Just two hours from Amsterdam by train, Leeuwarden offers exactly the kind of escape we love: beautiful canals, excellent restaurants, walkable streets, interesting museums, and enough to do without ever feeling rushed.

If you're unfamiliar, Leeuwarden is the historic capital of the northern Dutch province of Friesland. It's filled with some of the friendliest people you could ever hope to meet. Add its accessibility (the train drops you right in the city center), great dining and shopping, museums, and fewer crowds than Amsterdam, and it's the perfect size for a 48-hour getaway.

The kind folks at Visit Leeuwarden put together a custom itinerary for us, and honestly, we wouldn't change a thing. So if you're looking for an easy weekend away from Amsterdam with good food, a walkable city center, and plenty to do without packing your schedule, feel free to steal our itinerary.

Day 1: Arriving and Settling Into the Slow Pace

Visitor Center Welcome

Again, I can’t stress enough how friendly the people of Leeuwarden are. And the friendliest of all? The staff at the Visitor Center. It’s super central and convenient, so make a point to swing by, collect some maps, have a chat, and get yourself oriented to the city.

Hotel Check-In

We had the pleasure of staying at Hotel Vie Via in one of their apartment-style rooms. Newly opened in 2025, it’s centrally located in a former telecommunications and administrative building.  It features 74 rooms and has adopted completely digital access. Just opening the digital key on my phone and being close to the door unlocked it! Magic. They also have beautiful communal spaces where you can enjoy your morning yogurt bowl, fresh pastry, organic juice, and tea or coffee (because breakfast is included!).

Explore other stays in Leeuwarden below.

Lunch at ROAST

ROAST was the first restaurant on the itinerary, and kicking off the trip with lunch here set the bar high. It’s a restaurant and cocktail bar 0n the Nieuwestad - a lively canal-side street lined with shops, cafés, and sunny terraces. Often those terraces are on a canal boat (ROAST has one!). Think of the Nieuwestad as the main promenade of the city.

Unfortunately the weather wasn’t on our side at the start of the trip, so the boat terrace was out of the question. Fortunately, the interior of the restaurant is gorgeous and super spacious. We asked the waitress what she recommended from the menu and she did not steer us wrong. The Jalapeño- Cheddar Hotdog, Bun Krokante Kip, and Parmesan Truffle Fries were all delicious. It was feeling a little early to get on the drink, but the mocktail I had was also noteworthy. I love passionfruit and I love mango - so I can’t actually remember which of these two I went for: Aloha 0.0 (elderflower, citrus, sparkling mango) or Drunk in love 0.0 (passion fruit, citrus, pink grapefruit).

Fries Museum

Once we were fueled up and ready to explore, it was off to the Fries Museum. Did I momentarily think that that was a museum dedicated to the side dish we all know and love? Yes. Should I admit that? Perhaps not.

The Fries Museum is actually the place to go to get a feel for Friesland’s story, and it does a great job of setting the tone for the city. It blends art, history, and local culture in a way that feels really accessible, from legendary figures like Mata Hari (more on her later) to rotating contemporary exhibitions. When I visited, there was even a graffiti takeover happening. You walk into a large space where upbeat music is playing and graffiti art is being created in real time.

The museum is housed in a beautiful, modern building right in the city center, so you really can’t miss it. It is also on the Museumkaart should you own one, and otherwise costs €17.50/pp.

::::

### QUESTIONS ON THE MATERIAL:
1. Write out the stretch of the Leeuwarden travel itinerary from "Once we were" through "otherwise costs €17.50/pp.", word for word.
2. Extend the Leeuwarden travel itinerary, picking up after its final sentence.
The lines that follow are not needed for this exercise.

::::

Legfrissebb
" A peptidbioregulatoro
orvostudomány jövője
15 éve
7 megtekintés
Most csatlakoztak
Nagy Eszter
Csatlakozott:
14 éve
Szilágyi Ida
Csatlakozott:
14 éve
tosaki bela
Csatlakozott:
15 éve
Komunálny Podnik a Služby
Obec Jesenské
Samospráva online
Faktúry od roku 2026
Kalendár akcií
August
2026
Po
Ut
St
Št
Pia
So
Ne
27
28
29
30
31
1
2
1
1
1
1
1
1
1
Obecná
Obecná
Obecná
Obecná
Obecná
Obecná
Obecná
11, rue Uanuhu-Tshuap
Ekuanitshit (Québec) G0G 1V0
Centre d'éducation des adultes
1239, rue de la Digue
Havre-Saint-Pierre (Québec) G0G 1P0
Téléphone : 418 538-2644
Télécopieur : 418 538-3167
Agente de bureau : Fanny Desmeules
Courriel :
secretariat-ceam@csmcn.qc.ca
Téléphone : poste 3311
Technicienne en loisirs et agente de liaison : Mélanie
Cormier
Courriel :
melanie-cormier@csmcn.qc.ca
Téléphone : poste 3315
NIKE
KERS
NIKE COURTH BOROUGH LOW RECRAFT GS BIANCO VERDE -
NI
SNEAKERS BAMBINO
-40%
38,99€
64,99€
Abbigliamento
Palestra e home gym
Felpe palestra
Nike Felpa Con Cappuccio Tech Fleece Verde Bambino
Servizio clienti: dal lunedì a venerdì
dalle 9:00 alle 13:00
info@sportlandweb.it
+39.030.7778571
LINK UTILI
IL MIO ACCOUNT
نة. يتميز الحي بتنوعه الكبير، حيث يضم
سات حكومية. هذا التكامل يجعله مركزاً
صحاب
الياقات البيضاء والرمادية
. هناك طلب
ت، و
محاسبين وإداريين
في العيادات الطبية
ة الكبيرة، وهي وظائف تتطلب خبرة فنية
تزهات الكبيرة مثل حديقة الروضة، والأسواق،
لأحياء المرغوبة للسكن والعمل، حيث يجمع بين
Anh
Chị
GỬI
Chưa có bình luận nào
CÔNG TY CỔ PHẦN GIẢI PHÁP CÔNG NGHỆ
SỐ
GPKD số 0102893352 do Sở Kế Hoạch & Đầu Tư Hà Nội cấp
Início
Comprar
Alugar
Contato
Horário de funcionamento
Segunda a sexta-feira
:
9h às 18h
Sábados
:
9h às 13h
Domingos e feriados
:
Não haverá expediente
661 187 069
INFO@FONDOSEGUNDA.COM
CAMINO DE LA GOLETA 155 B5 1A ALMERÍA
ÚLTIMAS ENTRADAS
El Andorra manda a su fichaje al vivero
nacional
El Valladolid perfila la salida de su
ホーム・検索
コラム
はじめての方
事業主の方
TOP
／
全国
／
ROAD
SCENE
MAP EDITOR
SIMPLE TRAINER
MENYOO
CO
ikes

::::

### TASK RESULTS:
1.
Once we were fueled up and ready to explore, it was off to the Fries Museum. Did I momentarily think that that was a museum dedicated to the side dish we all know and love? Yes. Should I admit that? Perhaps not.

The Fries Museum is actually the place to go to get a feel for Friesland’s story, and it does a great job of setting the tone for the city. It blends art, history, and local culture in a way that feels really accessible, from legendary figures like Mata Hari (more on her later) to rotating contemporary exhibitions. When I visited, there was even a graffiti takeover happening. You walk into a large space where upbeat music is playing and graffiti art is being created in real time.

The museum is housed in a beautiful, modern building right in the city center, so you really can’t miss it. It is also on the Museumkaart should you own one, and otherwise costs €17.50/pp.

2.
Dinner at Garage Modern

Another gem of a restaurant, Garage Modern, as the name implies, is housed in a former garage. The feel is a bit industrial, but also warm and modern. Think disco balls, high ceilings, marquee signs, and candles. The menu sits somewhere between modern European and comfort-led sharing plates, with quite a few Italian-inspired touches. We opted to share some starters - the carpaccio, burrata, and green salad (insalata verde). For mains, the cannelloni and the spaghetti a la polpette, and for dessert, what’s listed as “sinaasappel” - which was creamy orange ice cream served in the frozen skin of an orange. For any fellow Americans out there, it tasted exactly like a creamsicle. Heavenly. Check out my Instagram highlight for a vibe check.

Cocktails at Dr. Watson

The perfect nightcap can be found in Leeuwarden’s first speakeasy-style bar - Dr. Watson. You step down into a moody, underground space that feels like a nod to the 1920s, with dim lighting and a real sense of stepping into something you weren’t meant to easily find. But the 1920s would be recent in this building’s history - you can still see original structural details in parts of the interior that hint at the centuries’ old past.

The focus here is all about cocktails done properly - there are classic recipes, creative signatures, and bartenders who clearly know their craft.  Atmosphere-wise, it leans intimate and a little mysterious, but still warm and social. It’s more “hidden gem for a long night of conversation” than loud night-out bar - there’s even a pile of games that you can dive into for a low-key night.

Day 2: History, Canals and Great Food

Day two was a busy one, and it all started with breakfast at Hotel Vie Via. We brought the vouchers we found in our room downstairs to collect our previously mentioned yogurt bowl, tea or coffee, juice, and pastry, then brought it over into the common room to eat. The area gives cozy living room vibes more than anything, and is a great spot to start the day in a relaxing way.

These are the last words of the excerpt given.